11.3. Le développement de l’activité comme ensemble d’opérations de prise de forme

Nous prenons l’exemple du cas de la fabrication d’une brique proposé par Simondon (2005, pp. 39-45), le moule est à considérer comme équivalent de la définition de la tâche ou du produit à obtenir, la matière aux différents composants du système de production, sous la forme de modèles organisationnels avec les notions d’input et d’output, le personnel d’exécution ou de production englobé dans ce schéma. Elément important, l’opération de prise de forme qui, chez Simondon est définie « comme la conversion d’une structure en une autre structure » (Chateau, 2008, p. 92), est assimilée aux schémas organisationnels internes : circuits, opération de transformation d’un état en un autre… Ce raisonnement fait apparaitre une forme qui domine et imprime sa force à une matière dont on ne peut imaginer qu’elle est active dans

ce processus. Le schéma managérial basé sur l’atteinte des résultats à partir de la prescription tel que le dénonce l’analyse de l’activité est bâti sur le schème hylémorphique.

A contrario le courant de l’analyse de l’activité énonce que c’est l’activité qui constitue l’opération de prise de forme. C 'est-à-dire la mise en relation effectuée par une intervention humaine qui se charge de cette mise en tension et de sa résolution sous la forme d’une production, entre le contenu d’une prescription, une matière, des contraintes contextuelles ou bien de potentiels, qu’ils soient économiques, humains, matériel, temporel. Selon cette position, il est possible de dire qu’analyser l’activité c’est observer ce qui se passe lors de cette opération de prise de forme, c'est-à-dire rendre compte de l’intimité du processus de réalisation d’un objet au sens générique.
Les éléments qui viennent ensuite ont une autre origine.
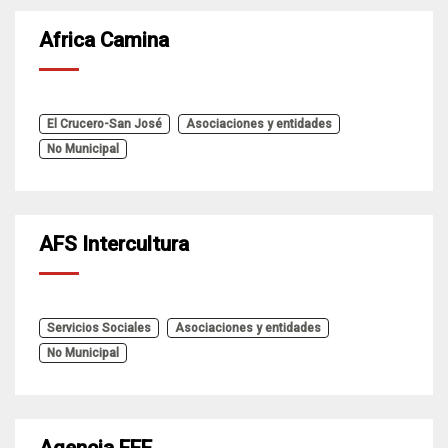
Africa Camina
El Crucero-San José
Asociaciones y entidades
No Municipal
AFS Intercultura
Servicios Sociales
Asociaciones y entidades
No Municipal
Agencia EFE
Cela signifie a) que l’activité comme opération de prise de forme et opération technique est le point d’observation central de la relation entre les objets et les hommes lors de la fabrication et b) que la connaissance des modes d’existence des objets techniques, leur processus de concrétisation et d’individuation sont éclairants pour saisir et analyser le développement de l’activité face à ce processus.
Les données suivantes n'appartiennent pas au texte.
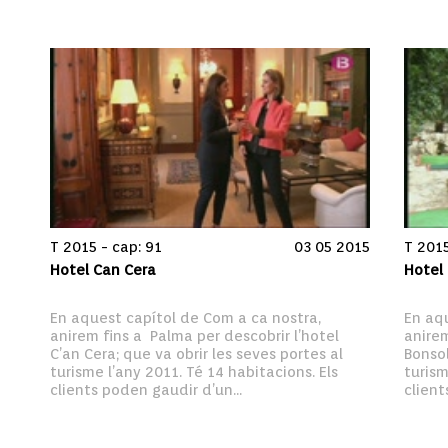
T 2015 - cap: 91
03 05 2015
T 2015
Hotel Can Cera
Hotel
En aquest capítol de Com a ca nostra, 
En aqu
anirem fins a  Palma per descobrir l’hotel 
anirem
C’an Cera; que va obrir les seves portes al 
Bonsol
turisme l’any 2011. Té 14 habitacions. Els 
turism
clients poden gaudir d’un...
client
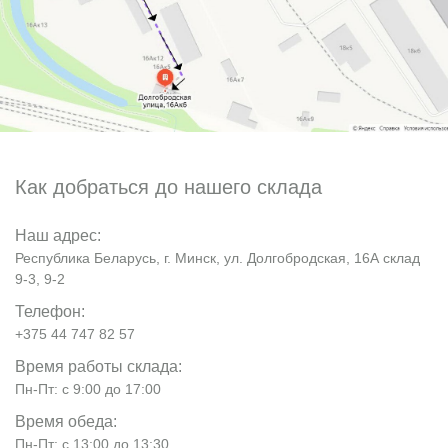
Как добраться до нашего склада
Наш адрес:
Республика Беларусь, г. Минск, ул. Долгобродская, 16А склад
9-3, 9-2
Телефон:
+375 44 747 82 57
Время работы склада:
Пн-Пт: с 9:00 до 17:00
Время обеда:
Пн-Пт: с 13:00 до 13:30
Par ailleurs le fait de définir la prise de forme non hylémorphique comme l’activité technique indique une relation homme-matière non basée sur « la puissance et la maîtrise » (Chateau, 2008, p. 118), ce qui induit une relation active entre l’objet et son fabricant, le mode d’existence de l’objet ayant un lien étroit avec l’activité déployée par l’humain.
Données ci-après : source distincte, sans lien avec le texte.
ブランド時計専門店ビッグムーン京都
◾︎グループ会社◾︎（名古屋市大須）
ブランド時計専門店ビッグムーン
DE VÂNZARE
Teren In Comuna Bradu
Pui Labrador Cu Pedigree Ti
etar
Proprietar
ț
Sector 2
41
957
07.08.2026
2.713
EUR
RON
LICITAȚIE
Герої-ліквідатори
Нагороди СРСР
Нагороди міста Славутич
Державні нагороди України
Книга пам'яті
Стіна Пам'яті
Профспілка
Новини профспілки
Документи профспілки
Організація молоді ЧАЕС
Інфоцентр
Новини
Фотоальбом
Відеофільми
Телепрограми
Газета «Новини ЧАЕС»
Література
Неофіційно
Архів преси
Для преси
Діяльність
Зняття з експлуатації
En conclusion, le refus de l’hylémorphisme contient une réflexion à double étage. Dans un premier temps, au niveau social, ou niveau inter-élémentaire, l’activité définie comme opération de prise de forme est une entrée pour résoudre le problème de l’opacification de cette opération : entre l’ordre donné et la matière première présente, l’opération est réalisée par la présence humaine qui travaille. Dans un second temps, le niveau intra-élémentaire doit être interrogé dans ce qui se passe entre l’objet en train de s’individuer qui, nous le rappelons, n’est pas une matière inerte mais qui contient sa propre énergie, et l’activité déployée par l’être humain. C’est dans cette opération de prise de forme entre l’objet et l’homme, dans cette émergence mutuelle que selon nous s’inscrit le développement de l’activité.